Required action:
Could you print the stretch of lines below from the one with "Plan de Centro del" through the one with "bénéfique (à condition que", exactly as they stand and without any pictures?

Transcribed page contents
********
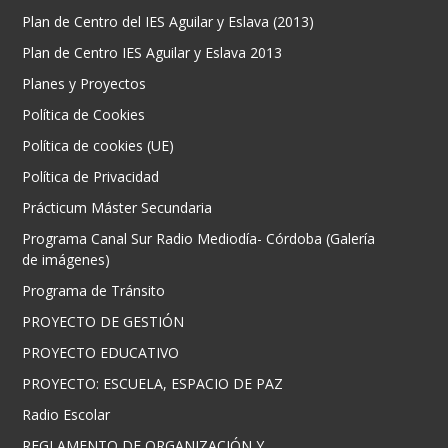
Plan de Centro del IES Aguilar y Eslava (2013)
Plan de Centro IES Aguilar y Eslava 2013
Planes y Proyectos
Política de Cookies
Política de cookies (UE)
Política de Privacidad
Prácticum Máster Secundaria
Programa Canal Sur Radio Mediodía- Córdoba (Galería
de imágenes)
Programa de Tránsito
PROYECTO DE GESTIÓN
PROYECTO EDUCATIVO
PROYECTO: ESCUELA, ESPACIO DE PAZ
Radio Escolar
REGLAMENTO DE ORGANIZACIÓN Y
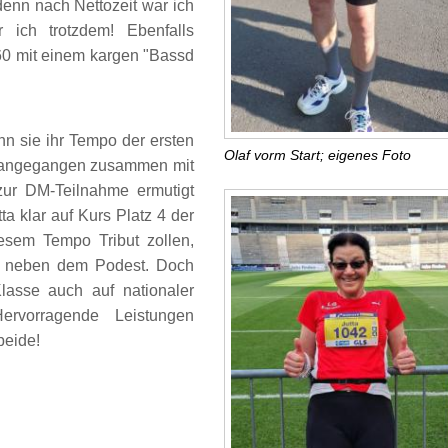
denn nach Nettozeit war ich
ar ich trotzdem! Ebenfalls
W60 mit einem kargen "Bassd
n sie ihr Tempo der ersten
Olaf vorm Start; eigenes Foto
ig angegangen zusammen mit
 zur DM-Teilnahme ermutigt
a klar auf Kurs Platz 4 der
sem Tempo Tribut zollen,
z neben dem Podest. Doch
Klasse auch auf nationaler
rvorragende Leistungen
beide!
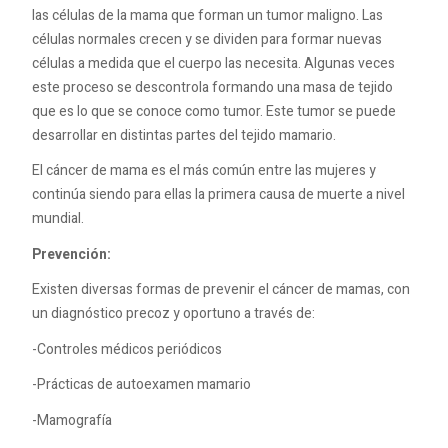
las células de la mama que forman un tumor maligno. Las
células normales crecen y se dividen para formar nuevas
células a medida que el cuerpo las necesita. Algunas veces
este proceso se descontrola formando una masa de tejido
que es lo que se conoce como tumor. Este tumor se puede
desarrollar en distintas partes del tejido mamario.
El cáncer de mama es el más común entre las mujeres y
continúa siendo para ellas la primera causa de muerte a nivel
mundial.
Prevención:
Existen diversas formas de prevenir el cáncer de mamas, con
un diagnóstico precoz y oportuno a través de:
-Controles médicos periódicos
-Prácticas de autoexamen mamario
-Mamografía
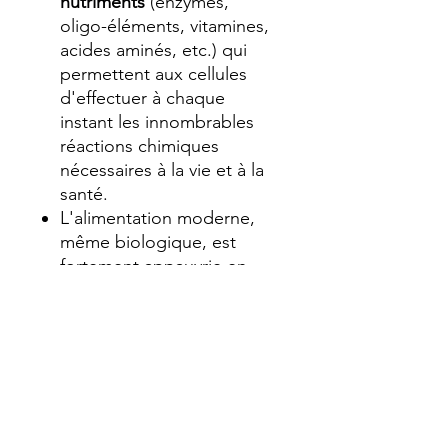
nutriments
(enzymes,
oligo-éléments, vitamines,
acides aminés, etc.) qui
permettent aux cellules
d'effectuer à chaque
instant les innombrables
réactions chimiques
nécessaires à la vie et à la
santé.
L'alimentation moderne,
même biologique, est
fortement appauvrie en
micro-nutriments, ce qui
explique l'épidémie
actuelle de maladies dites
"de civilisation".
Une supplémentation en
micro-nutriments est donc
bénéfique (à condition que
********
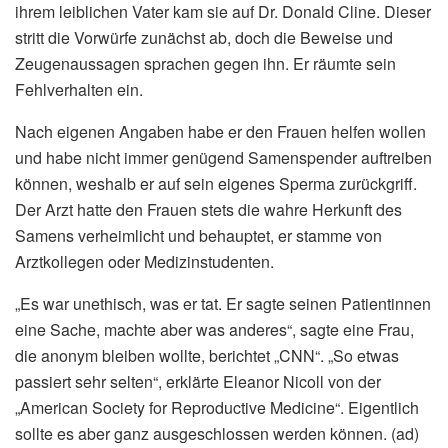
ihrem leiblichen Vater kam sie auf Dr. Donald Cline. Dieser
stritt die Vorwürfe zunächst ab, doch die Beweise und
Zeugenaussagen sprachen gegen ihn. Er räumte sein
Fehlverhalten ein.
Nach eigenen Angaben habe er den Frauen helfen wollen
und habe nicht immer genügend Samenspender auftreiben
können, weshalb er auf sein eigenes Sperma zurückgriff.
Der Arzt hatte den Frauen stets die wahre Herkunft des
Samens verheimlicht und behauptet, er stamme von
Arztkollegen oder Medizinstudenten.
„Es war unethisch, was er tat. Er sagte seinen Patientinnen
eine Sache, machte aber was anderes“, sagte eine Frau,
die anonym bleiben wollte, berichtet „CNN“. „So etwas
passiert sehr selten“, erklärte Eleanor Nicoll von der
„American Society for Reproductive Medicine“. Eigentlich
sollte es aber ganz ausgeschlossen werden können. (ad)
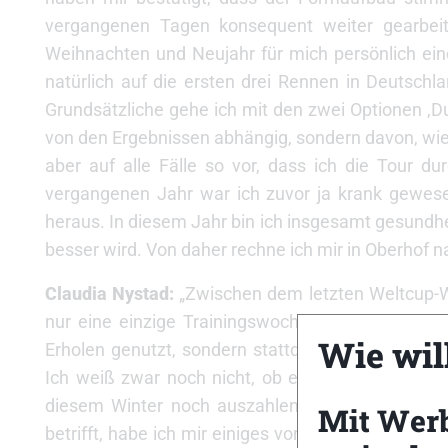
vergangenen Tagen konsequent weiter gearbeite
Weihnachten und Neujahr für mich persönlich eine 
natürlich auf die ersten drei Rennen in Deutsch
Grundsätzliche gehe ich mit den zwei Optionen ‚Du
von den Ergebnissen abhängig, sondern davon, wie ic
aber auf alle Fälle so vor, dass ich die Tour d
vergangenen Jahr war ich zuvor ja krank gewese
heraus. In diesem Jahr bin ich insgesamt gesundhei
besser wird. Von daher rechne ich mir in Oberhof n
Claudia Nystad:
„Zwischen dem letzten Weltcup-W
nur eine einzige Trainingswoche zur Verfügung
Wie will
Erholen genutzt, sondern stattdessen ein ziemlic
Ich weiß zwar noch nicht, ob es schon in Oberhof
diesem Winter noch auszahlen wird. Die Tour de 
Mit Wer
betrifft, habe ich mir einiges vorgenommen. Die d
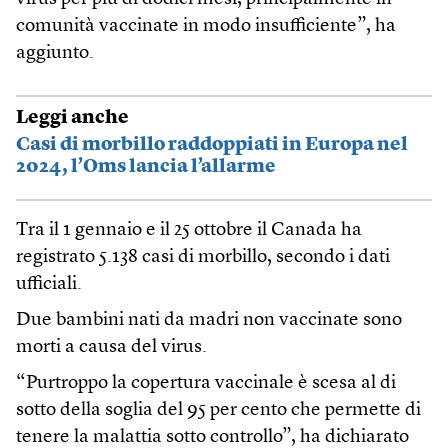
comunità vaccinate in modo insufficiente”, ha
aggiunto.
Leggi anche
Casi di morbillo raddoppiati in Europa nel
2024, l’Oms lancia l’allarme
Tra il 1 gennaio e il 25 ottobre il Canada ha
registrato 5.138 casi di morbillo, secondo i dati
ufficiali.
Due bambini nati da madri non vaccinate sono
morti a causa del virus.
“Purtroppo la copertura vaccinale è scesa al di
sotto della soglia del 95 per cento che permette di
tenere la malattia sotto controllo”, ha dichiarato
********
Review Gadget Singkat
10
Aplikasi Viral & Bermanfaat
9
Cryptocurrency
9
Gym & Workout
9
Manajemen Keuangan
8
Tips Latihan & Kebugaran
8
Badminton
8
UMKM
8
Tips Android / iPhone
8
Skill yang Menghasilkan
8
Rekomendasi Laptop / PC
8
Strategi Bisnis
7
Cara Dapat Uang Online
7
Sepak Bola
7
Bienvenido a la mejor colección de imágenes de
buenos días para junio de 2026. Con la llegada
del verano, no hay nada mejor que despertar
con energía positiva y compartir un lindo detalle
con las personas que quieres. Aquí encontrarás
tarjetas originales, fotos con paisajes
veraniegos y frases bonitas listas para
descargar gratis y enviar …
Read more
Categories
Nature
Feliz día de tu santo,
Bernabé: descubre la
********
Your solution:
Plan de Centro del IES Aguilar y Eslava (2013)
Plan de Centro IES Aguilar y Eslava 2013
Planes y Proyectos
Política de Cookies
Política de cookies (UE)
Política de Privacidad
Prácticum Máster Secundaria
Programa Canal Sur Radio Mediodía- Córdoba (Galería
de imágenes)
Programa de Tránsito
PROYECTO DE GESTIÓN
PROYECTO EDUCATIVO
PROYECTO: ESCUELA, ESPACIO DE PAZ
Radio Escolar
REGLAMENTO DE ORGANIZACIÓN Y
denn nach Nettozeit war ich
ar ich trotzdem! Ebenfalls
W60 mit einem kargen "Bassd
n sie ihr Tempo der ersten
Olaf vorm Start; eigenes Foto
ig angegangen zusammen mit
 zur DM-Teilnahme ermutigt
a klar auf Kurs Platz 4 der
sem Tempo Tribut zollen,
z neben dem Podest. Doch
Klasse auch auf nationaler
rvorragende Leistungen
beide!
las células de la mama que forman un tumor maligno. Las
células normales crecen y se dividen para formar nuevas
células a medida que el cuerpo las necesita. Algunas veces
este proceso se descontrola formando una masa de tejido
que es lo que se conoce como tumor. Este tumor se puede
desarrollar en distintas partes del tejido mamario.
El cáncer de mama es el más común entre las mujeres y
continúa siendo para ellas la primera causa de muerte a nivel
mundial.
Prevención:
Existen diversas formas de prevenir el cáncer de mamas, con
un diagnóstico precoz y oportuno a través de:
-Controles médicos periódicos
-Prácticas de autoexamen mamario
-Mamografía
nutriments
(enzymes,
oligo-éléments, vitamines,
acides aminés, etc.) qui
permettent aux cellules
d'effectuer à chaque
instant les innombrables
réactions chimiques
nécessaires à la vie et à la
santé.
L'alimentation moderne,
même biologique, est
fortement appauvrie en
micro-nutriments, ce qui
explique l'épidémie
actuelle de maladies dites
"de civilisation".
Une supplémentation en
micro-nutriments est donc
bénéfique (à condition que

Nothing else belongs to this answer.